Bank of International Settlements Advises Central Banks, Including in Africa, to be Wary When Outsourcing CBDC Development
According to the report, to successfully implement a CBDC, central banks must consider the objectives and use case for a CBDC (ie its core factors), engage with a wide range of internal and external stakeholders, and include a number of considerations of different factors relating to a CBDC project.
Central Banks are being advised to prepare to adequately meet the ‘far-reaching implications’ in their operations as a result of the CBDC implementation process.
In a November 2023 report, the Bank for International Settlements (BIS) highlighted new information security and operational risks to central banks stemming from implementing Central Bank Digital Currencies. The report analyses the operating, technology, third-party, and business continuity risks for the issuing central bank.
According to the report, to successfully implement a CBDC, central banks must consider the objectives and use case for a CBDC (ie its core factors), engage with a wide range of internal and external stakeholders, and include a number of considerations of difference factors relating to a CBDC project. These considerations are visualised in the report.
Countries may have a range of objectives for issuing CBDCs, including:
• Increasing financial inclusion, or more generally, broadening access to the financial system to serve the unbanked and under-banked population.
• Extending public access to safe central bank money (as opposed to private digital currencies).
• Safely meeting future needs and demands for payment services, including ensuring competition, data privacy and the integrity of the payment system.
• Reducing costs and improving access to domestic and cross-border payments.
• Contingency planning in case cash use suddenly declines or a private digital currency is widely adopted.
• Countering tax evasion and criminal uses of currency.
• Avoiding currency substitution and preparing for potential competition from other CBDCs.
• Creating a payment foundation to better support innovation (eg smart contracts, internet of things etc).
• Facilitating the distribution of central bank money and government benefits, particularly in remote areas.
For CBDCs to be a reliable means of payments, central banks also need to address, among others, the risks of interruptions or disruptions and ensure integrity and confidentiality.
“A key risk are the potential gaps in central banks’ internal capabilities and skills. While many of the CBDC-related activities could in principle be outsourced, doing so requires adequate capacity to select and supervise vendors.”
The report said banks should perform careful and realistic assessments about this, including concerning their ability to develop the required skills internally, ahead of a potential decision to outsource functionalities to third parties.

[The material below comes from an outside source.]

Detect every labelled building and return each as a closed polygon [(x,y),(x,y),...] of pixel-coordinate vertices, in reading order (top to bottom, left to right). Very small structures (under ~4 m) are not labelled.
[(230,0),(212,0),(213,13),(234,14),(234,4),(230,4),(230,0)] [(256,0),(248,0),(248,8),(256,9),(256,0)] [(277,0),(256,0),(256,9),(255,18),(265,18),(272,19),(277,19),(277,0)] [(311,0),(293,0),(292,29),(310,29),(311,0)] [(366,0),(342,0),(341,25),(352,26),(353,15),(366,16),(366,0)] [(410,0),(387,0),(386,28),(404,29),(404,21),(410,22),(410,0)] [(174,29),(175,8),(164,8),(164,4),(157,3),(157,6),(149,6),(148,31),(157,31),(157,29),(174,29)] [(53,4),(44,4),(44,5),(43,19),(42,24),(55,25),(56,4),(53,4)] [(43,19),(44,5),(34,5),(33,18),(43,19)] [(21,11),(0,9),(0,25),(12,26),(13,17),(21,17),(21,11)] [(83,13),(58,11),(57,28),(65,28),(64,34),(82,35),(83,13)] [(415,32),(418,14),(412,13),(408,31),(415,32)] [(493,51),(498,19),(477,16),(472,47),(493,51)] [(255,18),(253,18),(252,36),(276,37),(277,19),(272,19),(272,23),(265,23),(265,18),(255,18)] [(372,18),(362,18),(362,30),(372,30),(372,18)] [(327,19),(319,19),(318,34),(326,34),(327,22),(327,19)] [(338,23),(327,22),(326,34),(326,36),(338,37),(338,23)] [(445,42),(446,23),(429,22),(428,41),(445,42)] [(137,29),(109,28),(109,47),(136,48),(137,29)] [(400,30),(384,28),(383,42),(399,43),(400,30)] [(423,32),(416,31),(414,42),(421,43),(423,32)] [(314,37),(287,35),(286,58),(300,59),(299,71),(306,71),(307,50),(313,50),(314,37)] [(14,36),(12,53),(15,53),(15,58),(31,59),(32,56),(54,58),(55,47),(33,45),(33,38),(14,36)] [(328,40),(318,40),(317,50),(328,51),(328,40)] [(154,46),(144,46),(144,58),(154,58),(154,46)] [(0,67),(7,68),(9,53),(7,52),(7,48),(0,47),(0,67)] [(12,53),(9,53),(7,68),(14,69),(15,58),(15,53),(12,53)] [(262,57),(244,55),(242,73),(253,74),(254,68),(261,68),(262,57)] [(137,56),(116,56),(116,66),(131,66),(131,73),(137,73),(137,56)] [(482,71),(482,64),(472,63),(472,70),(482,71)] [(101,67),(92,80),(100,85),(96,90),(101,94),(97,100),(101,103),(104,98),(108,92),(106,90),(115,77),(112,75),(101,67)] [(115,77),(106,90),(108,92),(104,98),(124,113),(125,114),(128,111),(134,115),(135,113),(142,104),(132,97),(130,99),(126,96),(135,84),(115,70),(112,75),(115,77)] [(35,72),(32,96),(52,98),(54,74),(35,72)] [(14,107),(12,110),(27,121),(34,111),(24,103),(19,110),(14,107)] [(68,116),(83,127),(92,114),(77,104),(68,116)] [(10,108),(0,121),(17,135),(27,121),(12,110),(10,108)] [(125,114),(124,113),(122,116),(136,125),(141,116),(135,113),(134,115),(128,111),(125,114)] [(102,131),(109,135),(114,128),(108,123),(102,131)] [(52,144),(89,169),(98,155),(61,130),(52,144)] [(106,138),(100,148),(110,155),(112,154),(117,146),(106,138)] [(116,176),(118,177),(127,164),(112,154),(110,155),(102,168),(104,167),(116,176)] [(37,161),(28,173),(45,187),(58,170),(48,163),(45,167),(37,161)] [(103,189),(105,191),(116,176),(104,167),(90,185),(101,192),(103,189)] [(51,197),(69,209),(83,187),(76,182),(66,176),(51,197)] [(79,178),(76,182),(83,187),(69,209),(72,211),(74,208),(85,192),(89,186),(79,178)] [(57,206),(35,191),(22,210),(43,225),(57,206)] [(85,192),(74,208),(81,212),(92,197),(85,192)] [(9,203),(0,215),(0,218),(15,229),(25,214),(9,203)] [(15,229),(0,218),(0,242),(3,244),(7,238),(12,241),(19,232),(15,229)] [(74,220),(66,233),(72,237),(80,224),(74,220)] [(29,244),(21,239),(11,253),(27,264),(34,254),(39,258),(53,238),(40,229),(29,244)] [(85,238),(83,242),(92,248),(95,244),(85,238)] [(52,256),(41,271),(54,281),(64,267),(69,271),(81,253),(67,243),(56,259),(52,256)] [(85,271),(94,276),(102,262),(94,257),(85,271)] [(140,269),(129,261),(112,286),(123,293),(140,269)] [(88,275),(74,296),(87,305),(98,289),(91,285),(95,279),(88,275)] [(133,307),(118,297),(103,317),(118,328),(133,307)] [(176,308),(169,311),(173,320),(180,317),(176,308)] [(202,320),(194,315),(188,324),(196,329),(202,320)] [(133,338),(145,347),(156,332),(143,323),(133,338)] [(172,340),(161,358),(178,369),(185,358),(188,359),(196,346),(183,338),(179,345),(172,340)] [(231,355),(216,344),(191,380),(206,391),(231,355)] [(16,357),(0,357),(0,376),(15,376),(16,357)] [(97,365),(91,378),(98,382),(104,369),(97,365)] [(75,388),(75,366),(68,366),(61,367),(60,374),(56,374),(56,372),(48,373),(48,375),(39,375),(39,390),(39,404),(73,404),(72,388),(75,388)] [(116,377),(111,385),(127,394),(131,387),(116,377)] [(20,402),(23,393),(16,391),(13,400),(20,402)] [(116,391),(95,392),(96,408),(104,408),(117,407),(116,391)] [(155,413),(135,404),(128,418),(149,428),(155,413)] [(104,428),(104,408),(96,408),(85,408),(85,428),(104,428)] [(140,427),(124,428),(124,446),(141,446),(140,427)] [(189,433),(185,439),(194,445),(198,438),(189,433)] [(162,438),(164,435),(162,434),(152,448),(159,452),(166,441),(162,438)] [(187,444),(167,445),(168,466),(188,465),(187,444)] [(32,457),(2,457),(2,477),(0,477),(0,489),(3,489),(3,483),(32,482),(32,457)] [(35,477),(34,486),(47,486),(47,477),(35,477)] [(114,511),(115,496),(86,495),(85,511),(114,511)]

“The evaluation should also assess the risks of outsourcing (eg technology lock-in or vendor risks). Supervision capabilities should also be in place to ensure appropriate due diligence for CBDC processes.”
While the report was developed following interviews with Central Bankers in the Americas, the implications ring true for African Central Banks as well.
Here some of the leading CBDC projects that are being developed by third-party organizations:
- The Central Bank of Nigeria partnered with Bitt, the financial technology firm behind Dcash as the technology provider of Nigeria’s eNaira CBDC.
- At the same time, another major third party in CBDC activities across the continent is Giesecke + Devrient which is working with the Central Banks in Ghana and Eswatini.
According to the Bank for International Settlements report, the risks posed by a CBDC will be tied to design choices as well as external factors. Adopting a risk management approach throughout its lifecycle can help to reduce undesirable outcomes, including governance issues, and support a more robust decision-making process for a CBDC.
Issuing a CBDC will have major implications for the business model of central banks and the risks they face, and it will modify their risk profiles.
“Given the major implications of issuing a CBDC, this should not be considered to be a technological project but rather a fundamental change in the way that the central bank operates,” says the BIS report.